Los tres bienes del matrimonio de María y José

13. Por tanto, todo el bien del matrimonio se encuentra colmado en los padres de Cristo: la prole, la fidelidad, el sacramento. La prole, conocemos al mismo Señor Jesús; la fidelidad, porque no existió ningún adulterio; el sacramento, porque no lo rompió ningún divorcio.

La unión conyugal y la concupiscencia de la carne

XII. Allí solamente faltó el acto conyugal, porque no podía realizarse en la carne del pecado sin la concupiscencia de la carne, que proviene del pecado, sin la cual quiso ser concebido no en la carne de pecado, sino en la semejanza de la carne de pecado, el que habría de ser sin pecado. De este modo enseña también que es carne de pecado la que nace de la relación conyugal, porque sólo la carne que no nazca de esta relación no es carne de pecado. Esto a pesar de que la relación conyugal, hecha con la intención de engendrar, no es en sí misma pecado, porque la buena voluntad del alma conduce el deseo del cuerpo, que la acompaña y no se adhiere a él; y el arbitrio humano no es arrastrado y subyugado por el pecado cuando la herida del pecado se abre, como es lógico, en el uso de la generación.

Una cierta comezón de esta herida reina en las deshonestidades de los adulterios, fornicaciones y cualquier estupro e impureza; sin embargo, en los actos necesarios del matrimonio es un simple sirviente; allí se condena a la deshonestidad por tal amo, aquí se avergüenza la honestidad de tal lacayo. Por tanto, la libido no es un bien del matrimonio, sino obscenidad para los que pecan, necesidad para los que engendran, ardor de los amores lascivos, pudor del matrimonio. Por tanto, ¿por qué no van a continuar siendo esposos los que por mutuo consenso han dejado de tener relaciones conyugales, si fueron esposos José y María, los que ni siquiera comenzaron a tener tales relaciones?

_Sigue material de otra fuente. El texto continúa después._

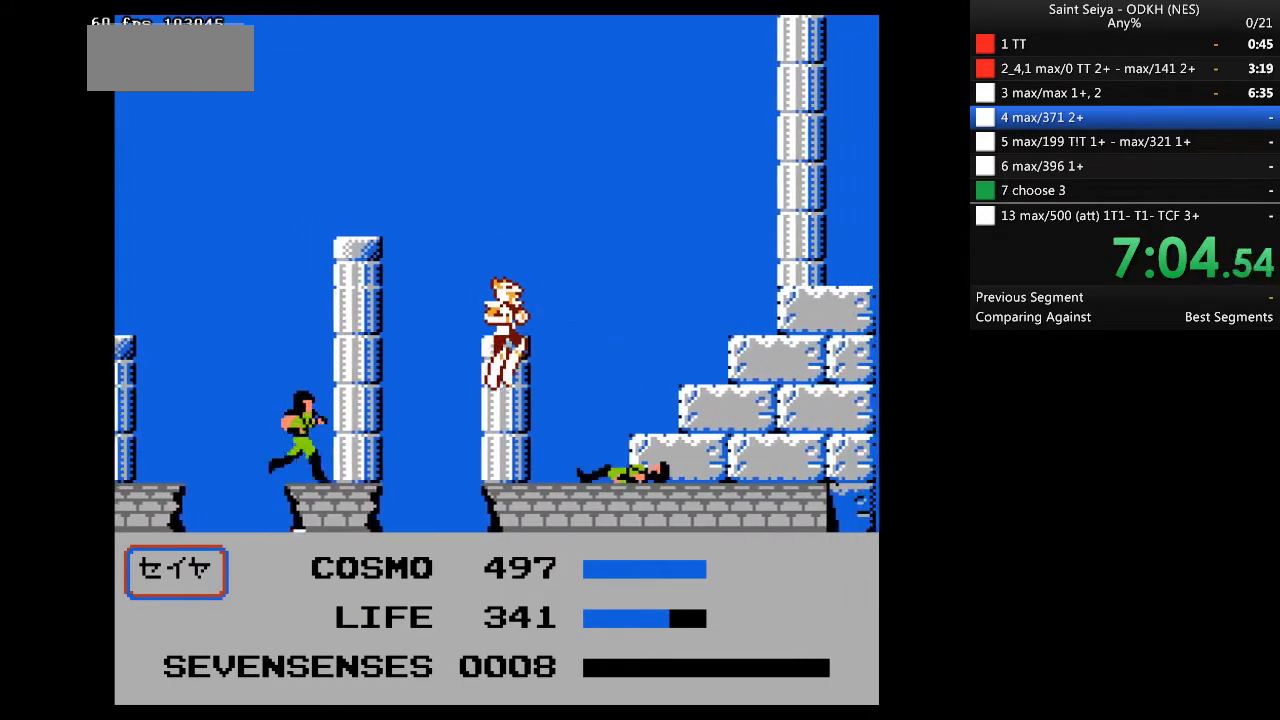
{"buttons": ["DPAD_RIGHT"], "events": []}
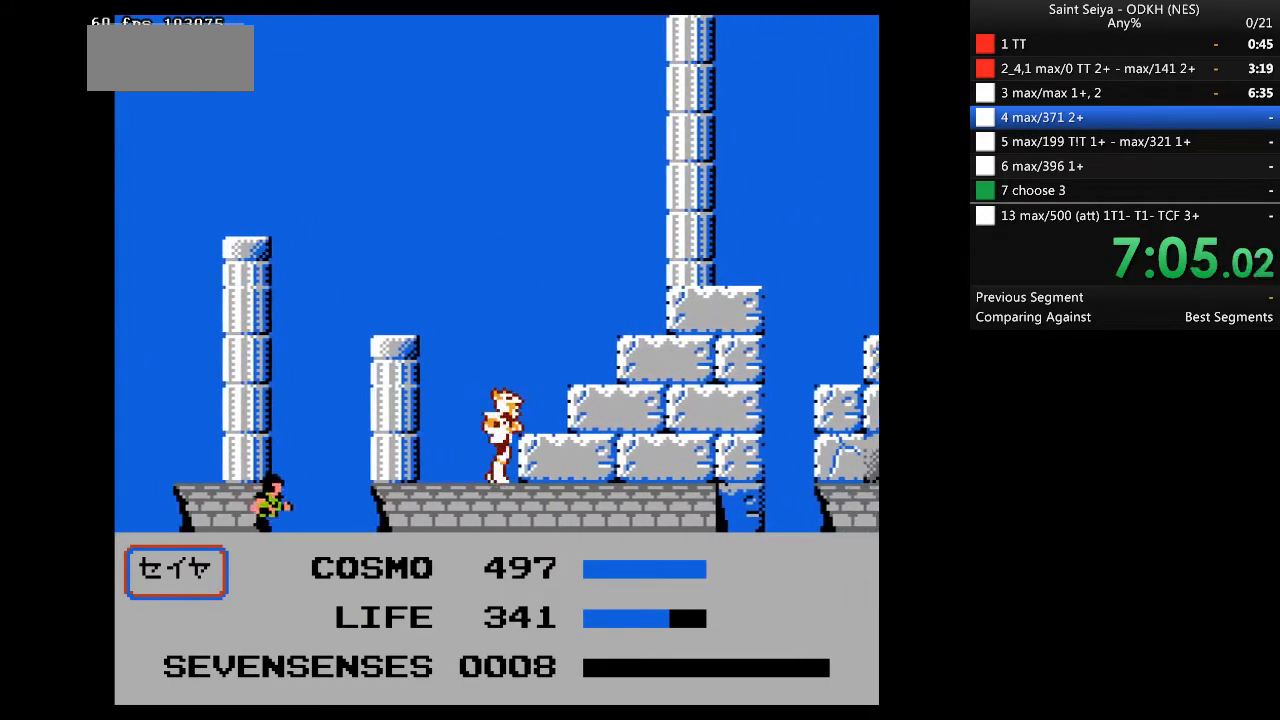
{"buttons": ["DPAD_RIGHT"], "events": []}
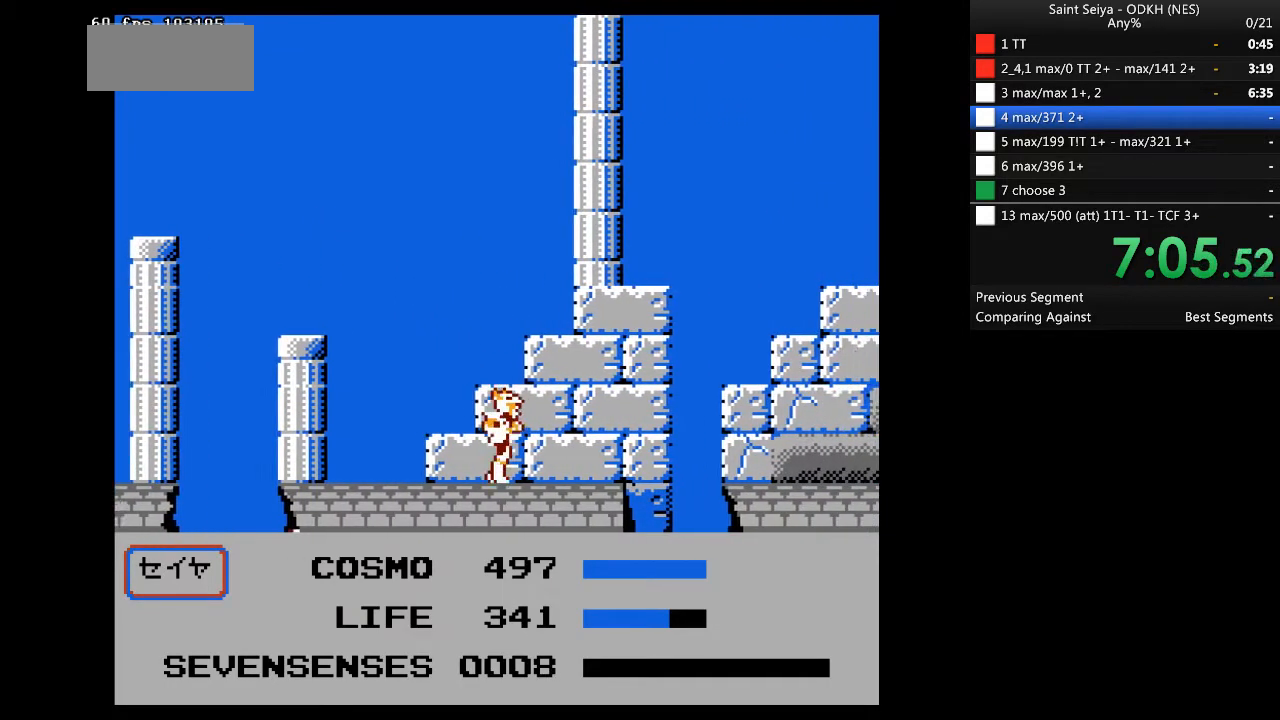
{"buttons": ["A", "DPAD_RIGHT"], "events": [[400, "A", "down"]]}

El matrimonio antes y después de Cristo

XIII 14. Ahora ya no existe aquella necesidad de procreación de hijos, que, efectivamente, fue muy grave en los santos patriarcas por la generación y conservación del pueblo de Dios, en el que se debía preanunciar a Cristo. Ahora, por el contrario, lo que de verdad es evidente en todo el mundo es la multitud de niños que han de ser engendrados espiritualmente, pues, dondequiera que sea, ellos han sido engendrados carnalmente. Y así, lo que está escrito: Hay un tiempo para el abrazo y un tiempo para abstenerse del abrazo, se ha de interpretar como la división entre aquel tiempo y el presente; aquél, ciertamente, fue el tiempo del abrazo; éste, por el contrario, el de la abstinencia del abrazo.

El matrimonio en San Pablo

15. Del mismo modo, también el Apóstol, cuando habla de este asunto, dice: Yo os digo esto, hermanos: el tiempo es breve; resta que los que tienen mujer vivan como si no la tuvieran; los que lloran, como si no llorasen; los que se alegran, como si no se alegrasen; los que compran, como si no comprasen; los que usan de este mundo, como si no lo usasen, pues la figura de este mundo pasa. Quiero que vosotros viváis sin ninguna inquietud.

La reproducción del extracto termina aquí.